> _TEXTE D'ÉTUDE_:
La France prend sa part - et prend toute sa part - de cet effort de redressement des équilibres financiers qui sont indispensables dans l'intérêt des pays eux-mêmes d'ailleurs. Il ne s'agit pas de sacrifier à je ne sais quel mythe qui serait inscrit dans un traité au respect duquel nous nous soumettrions inconditionnellement, même si ce n'était pas conforme à nos intérêts. C'est le contraire qui est vrai.
Intérêt de la France et de la CE
Nous avons intérêt les uns et les autres - et la France a intérêt - à ce que ces équilibres financiers soient rétablis. Et c'est ce qui inspire à la fois le nouveau statut de la Banque de France dont le Parlement délibère en ce moment et le projet de loi quinquennale sur la réduction des déficits que je transmettrai au Président Delors dans les heures qui viennent - d'ailleurs je confesse que je croyais qu'il l'avait déjà.
Projet français pour la stabilité en Europe - principes fondamentaux
Enfin, troisièmement, toujours cette même recherche, cette même affirmation de l'identité de l'Europe a conduit le gouvernement français à soumettre à ses partenaires aujourd'hui - puisque j'ai remis au Président Delors le texte comme je l'ai fait auprès de M. Dehaene, le Premier ministre de Belgique - une initiative en matière de sécurité de l'Europe.

> _DONNÉES FOURNIES_:

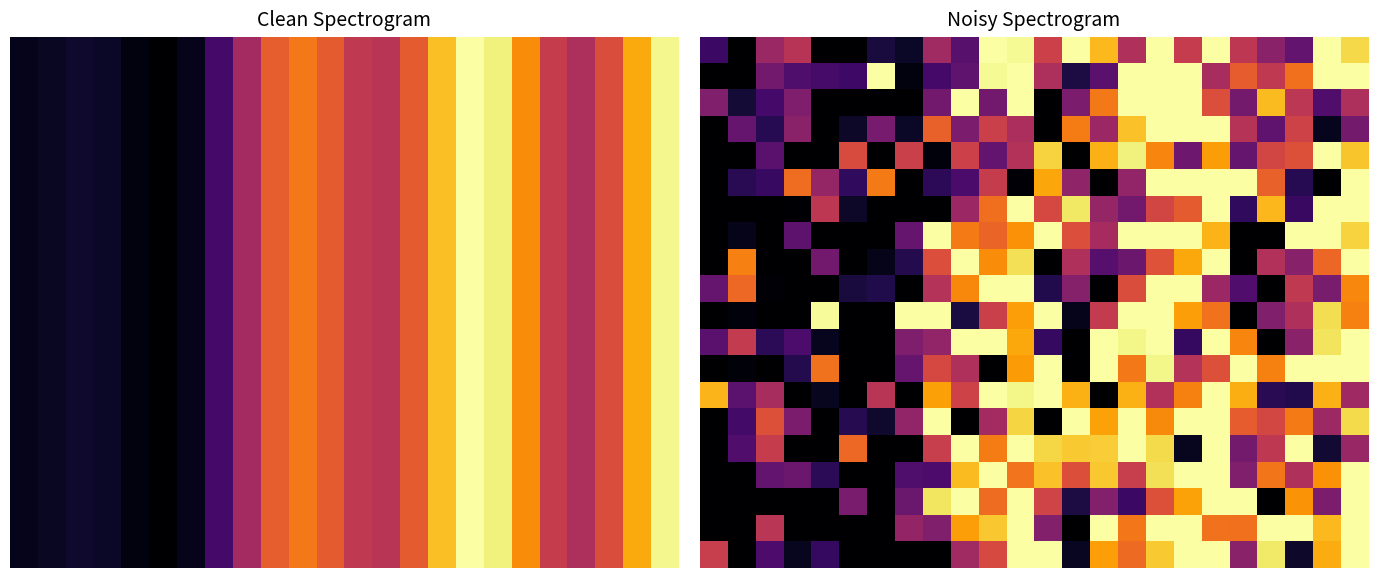

What is the total value across all series at 22?

-2151.2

> _CONSIGNE_:
Répondez aux questions suivantes à partir du texte d'étude.
(a) À quel effort la France prend-elle toute sa part, d'après la première phrase ?
(b) Quelle instance délibère en ce moment du nouveau statut de la Banque de France ?
(c) Quel Premier ministre de Belgique est nommé dans le texte d'étude ?

> _CORRIGÉ_:
(a) À l'effort de redressement des équilibres financiers.
(b) Le Parlement.
(c) M. Dehaene.